Exercise description: Read through the entries below and return each line with the word "niet".

Records for processing:
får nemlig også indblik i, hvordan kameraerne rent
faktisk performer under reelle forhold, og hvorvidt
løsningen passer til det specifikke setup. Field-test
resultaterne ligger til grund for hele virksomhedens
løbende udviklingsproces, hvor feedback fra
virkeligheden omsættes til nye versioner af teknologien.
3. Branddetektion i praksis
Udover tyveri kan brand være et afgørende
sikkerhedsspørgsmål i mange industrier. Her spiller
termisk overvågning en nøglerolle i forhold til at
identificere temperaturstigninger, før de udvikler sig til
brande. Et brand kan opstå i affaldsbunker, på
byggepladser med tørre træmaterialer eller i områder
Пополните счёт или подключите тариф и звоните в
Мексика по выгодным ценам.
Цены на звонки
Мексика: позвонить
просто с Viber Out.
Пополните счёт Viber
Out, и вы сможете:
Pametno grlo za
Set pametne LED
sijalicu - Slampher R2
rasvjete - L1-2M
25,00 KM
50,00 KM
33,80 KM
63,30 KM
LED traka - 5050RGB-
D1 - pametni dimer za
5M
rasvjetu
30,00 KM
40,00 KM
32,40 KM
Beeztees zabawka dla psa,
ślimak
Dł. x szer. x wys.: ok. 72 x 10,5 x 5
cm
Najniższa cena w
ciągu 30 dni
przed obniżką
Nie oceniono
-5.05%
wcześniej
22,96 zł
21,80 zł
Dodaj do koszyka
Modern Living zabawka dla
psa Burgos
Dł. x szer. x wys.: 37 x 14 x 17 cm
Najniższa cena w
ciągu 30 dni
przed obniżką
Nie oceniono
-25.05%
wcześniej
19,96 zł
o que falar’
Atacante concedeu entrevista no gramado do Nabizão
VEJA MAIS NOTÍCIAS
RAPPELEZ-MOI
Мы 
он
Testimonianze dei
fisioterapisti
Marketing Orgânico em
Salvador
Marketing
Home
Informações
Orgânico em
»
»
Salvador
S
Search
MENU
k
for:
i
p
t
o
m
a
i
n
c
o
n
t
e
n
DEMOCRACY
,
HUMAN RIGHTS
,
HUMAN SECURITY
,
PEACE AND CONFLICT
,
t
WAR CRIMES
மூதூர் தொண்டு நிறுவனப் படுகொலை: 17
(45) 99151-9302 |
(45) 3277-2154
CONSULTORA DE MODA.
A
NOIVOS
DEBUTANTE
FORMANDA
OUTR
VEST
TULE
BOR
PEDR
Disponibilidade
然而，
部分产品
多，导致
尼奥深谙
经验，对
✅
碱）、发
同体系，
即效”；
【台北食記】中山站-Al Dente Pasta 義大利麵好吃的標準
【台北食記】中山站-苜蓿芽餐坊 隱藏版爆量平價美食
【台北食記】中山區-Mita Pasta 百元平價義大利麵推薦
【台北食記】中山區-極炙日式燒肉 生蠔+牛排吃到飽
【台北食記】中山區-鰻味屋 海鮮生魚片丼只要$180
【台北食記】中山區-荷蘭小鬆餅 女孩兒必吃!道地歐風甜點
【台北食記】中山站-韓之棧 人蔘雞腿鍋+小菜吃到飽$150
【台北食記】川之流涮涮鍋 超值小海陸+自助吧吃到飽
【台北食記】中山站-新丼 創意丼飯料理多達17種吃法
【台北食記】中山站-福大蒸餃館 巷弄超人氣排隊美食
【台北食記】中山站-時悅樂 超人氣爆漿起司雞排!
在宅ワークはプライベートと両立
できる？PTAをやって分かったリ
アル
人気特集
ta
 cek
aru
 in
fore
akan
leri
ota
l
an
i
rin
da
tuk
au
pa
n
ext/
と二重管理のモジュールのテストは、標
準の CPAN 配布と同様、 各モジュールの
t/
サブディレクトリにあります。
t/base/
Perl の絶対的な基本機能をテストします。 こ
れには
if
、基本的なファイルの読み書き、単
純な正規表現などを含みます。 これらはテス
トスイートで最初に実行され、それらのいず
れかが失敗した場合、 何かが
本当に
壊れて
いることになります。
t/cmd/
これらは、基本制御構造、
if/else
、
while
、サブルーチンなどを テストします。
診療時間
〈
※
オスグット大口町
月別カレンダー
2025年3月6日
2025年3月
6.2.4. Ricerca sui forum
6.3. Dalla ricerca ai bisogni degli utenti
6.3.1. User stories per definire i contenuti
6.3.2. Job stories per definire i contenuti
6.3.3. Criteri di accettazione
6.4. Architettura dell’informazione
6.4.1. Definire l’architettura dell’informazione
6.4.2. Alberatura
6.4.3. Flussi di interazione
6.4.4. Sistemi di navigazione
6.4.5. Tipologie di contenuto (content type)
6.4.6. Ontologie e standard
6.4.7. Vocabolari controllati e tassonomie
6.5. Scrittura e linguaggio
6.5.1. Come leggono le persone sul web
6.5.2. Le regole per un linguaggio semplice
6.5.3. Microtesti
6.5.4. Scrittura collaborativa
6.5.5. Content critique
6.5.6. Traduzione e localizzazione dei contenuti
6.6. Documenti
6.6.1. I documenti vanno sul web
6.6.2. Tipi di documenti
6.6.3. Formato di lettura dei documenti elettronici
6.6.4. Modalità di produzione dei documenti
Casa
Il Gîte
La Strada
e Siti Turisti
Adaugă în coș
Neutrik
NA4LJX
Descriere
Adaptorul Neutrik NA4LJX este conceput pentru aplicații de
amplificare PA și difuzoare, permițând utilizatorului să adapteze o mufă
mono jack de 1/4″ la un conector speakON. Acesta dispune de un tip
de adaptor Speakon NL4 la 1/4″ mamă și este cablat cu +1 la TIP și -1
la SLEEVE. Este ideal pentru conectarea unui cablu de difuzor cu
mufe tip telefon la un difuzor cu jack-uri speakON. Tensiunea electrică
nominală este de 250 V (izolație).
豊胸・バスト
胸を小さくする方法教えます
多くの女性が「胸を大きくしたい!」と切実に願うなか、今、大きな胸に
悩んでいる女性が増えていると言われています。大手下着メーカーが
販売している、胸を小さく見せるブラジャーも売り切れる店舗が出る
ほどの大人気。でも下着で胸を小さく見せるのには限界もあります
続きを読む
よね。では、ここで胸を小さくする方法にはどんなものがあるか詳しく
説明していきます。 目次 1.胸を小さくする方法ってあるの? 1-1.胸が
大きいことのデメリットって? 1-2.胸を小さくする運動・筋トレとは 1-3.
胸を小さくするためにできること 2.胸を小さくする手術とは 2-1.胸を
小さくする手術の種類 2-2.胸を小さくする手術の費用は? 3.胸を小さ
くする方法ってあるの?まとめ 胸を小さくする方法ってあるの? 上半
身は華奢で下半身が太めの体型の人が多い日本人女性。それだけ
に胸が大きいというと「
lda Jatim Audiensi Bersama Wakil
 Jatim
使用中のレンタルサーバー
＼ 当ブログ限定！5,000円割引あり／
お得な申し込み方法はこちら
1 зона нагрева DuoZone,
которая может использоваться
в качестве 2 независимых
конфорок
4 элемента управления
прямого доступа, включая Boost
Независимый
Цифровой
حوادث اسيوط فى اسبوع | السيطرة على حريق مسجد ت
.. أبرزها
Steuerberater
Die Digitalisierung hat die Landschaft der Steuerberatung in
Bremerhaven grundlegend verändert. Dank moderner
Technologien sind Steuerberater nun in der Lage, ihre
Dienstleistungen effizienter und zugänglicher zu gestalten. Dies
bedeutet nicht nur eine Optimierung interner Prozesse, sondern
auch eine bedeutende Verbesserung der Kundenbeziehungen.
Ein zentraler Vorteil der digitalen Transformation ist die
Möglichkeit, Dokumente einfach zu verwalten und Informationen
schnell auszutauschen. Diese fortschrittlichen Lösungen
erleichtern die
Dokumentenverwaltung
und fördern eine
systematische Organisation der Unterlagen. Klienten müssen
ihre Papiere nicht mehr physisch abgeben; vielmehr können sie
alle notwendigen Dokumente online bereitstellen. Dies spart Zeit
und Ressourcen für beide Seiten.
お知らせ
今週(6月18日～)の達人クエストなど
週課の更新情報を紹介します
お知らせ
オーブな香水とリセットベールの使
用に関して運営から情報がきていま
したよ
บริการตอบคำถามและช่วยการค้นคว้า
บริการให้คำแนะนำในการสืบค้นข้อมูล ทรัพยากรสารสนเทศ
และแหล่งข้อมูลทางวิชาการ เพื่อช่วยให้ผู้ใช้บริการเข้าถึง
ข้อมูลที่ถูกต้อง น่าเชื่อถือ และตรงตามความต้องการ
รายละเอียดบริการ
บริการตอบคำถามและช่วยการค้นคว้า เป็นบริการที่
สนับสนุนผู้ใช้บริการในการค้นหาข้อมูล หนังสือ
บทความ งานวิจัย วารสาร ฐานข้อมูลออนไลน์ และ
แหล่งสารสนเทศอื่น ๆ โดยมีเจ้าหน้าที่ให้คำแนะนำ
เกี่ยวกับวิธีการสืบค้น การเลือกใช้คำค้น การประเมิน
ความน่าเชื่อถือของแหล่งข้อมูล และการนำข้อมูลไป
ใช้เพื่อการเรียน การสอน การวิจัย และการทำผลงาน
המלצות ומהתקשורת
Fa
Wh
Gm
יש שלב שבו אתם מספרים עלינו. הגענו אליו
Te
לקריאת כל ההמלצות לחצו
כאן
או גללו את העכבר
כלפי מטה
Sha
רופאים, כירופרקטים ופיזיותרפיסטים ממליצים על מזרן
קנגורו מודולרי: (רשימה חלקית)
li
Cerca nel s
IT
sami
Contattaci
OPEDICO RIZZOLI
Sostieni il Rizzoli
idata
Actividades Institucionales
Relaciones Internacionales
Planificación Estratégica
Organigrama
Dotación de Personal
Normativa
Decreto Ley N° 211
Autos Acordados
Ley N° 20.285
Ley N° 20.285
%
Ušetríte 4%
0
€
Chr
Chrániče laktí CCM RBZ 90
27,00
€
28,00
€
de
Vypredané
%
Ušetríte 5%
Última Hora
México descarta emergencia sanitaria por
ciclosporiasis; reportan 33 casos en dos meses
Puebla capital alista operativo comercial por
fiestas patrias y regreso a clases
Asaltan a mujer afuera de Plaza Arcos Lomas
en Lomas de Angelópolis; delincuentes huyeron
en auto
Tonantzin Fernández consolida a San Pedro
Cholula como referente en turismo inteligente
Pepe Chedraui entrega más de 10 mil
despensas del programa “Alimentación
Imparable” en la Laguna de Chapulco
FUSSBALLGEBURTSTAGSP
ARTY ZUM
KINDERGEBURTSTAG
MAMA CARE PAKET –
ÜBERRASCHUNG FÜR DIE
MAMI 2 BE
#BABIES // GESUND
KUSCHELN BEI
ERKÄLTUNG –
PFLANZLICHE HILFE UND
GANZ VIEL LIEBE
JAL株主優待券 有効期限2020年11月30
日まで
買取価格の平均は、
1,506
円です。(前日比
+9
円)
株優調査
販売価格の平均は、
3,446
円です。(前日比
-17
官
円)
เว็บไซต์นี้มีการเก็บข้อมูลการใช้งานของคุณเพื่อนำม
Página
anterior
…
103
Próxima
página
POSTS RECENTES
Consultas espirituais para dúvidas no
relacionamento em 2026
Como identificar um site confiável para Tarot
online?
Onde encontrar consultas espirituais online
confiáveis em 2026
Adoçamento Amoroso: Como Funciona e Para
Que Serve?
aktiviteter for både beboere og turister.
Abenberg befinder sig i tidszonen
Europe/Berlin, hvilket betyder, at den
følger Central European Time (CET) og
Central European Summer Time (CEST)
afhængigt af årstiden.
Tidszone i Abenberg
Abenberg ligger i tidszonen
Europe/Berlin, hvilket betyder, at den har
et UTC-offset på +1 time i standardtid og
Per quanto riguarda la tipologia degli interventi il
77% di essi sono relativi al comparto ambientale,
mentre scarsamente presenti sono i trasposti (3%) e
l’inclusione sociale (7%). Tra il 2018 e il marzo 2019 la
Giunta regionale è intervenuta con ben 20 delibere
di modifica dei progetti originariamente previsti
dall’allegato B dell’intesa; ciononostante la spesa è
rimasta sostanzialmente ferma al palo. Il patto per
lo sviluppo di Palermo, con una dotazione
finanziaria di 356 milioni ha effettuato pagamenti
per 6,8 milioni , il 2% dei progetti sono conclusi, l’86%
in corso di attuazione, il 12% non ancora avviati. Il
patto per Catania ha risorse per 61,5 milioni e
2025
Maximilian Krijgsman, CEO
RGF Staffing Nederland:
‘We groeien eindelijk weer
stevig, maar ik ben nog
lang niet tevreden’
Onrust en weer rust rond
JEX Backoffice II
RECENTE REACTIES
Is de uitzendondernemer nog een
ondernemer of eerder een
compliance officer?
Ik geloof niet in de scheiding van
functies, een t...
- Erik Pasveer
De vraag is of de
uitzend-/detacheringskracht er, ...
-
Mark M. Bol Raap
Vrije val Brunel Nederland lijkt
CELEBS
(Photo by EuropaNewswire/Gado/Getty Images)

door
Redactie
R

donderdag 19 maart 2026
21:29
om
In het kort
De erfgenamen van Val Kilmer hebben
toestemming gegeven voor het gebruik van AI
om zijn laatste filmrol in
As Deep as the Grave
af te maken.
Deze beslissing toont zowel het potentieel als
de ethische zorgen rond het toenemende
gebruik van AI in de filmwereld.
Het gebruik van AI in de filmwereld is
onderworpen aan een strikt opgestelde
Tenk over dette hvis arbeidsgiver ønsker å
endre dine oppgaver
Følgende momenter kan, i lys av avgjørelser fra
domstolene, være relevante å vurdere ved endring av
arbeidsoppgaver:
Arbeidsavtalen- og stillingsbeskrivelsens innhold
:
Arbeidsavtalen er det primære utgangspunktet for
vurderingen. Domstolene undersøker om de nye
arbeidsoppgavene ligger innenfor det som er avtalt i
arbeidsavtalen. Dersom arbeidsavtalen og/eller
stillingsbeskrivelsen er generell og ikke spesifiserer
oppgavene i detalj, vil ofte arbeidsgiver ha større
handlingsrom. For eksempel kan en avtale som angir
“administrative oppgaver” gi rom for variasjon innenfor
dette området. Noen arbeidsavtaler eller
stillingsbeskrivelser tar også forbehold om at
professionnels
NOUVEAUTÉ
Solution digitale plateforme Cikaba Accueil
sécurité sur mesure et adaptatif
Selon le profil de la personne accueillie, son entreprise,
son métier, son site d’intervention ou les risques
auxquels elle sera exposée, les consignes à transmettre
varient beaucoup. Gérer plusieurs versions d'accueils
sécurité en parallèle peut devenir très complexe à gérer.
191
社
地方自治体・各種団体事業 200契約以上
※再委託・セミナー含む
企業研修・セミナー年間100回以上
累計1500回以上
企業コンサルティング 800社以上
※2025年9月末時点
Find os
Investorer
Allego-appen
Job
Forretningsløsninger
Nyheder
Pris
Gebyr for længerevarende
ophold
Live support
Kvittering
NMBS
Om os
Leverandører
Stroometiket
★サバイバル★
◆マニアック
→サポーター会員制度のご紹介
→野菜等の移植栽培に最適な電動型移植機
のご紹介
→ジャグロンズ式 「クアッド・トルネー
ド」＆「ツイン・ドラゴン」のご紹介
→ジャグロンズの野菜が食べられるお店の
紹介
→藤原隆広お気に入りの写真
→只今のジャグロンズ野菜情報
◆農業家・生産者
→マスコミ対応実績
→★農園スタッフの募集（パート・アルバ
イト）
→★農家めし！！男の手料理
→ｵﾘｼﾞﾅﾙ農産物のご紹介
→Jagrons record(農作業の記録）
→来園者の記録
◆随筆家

Answer box:
lang niet tevreden’
Ik geloof niet in de scheiding van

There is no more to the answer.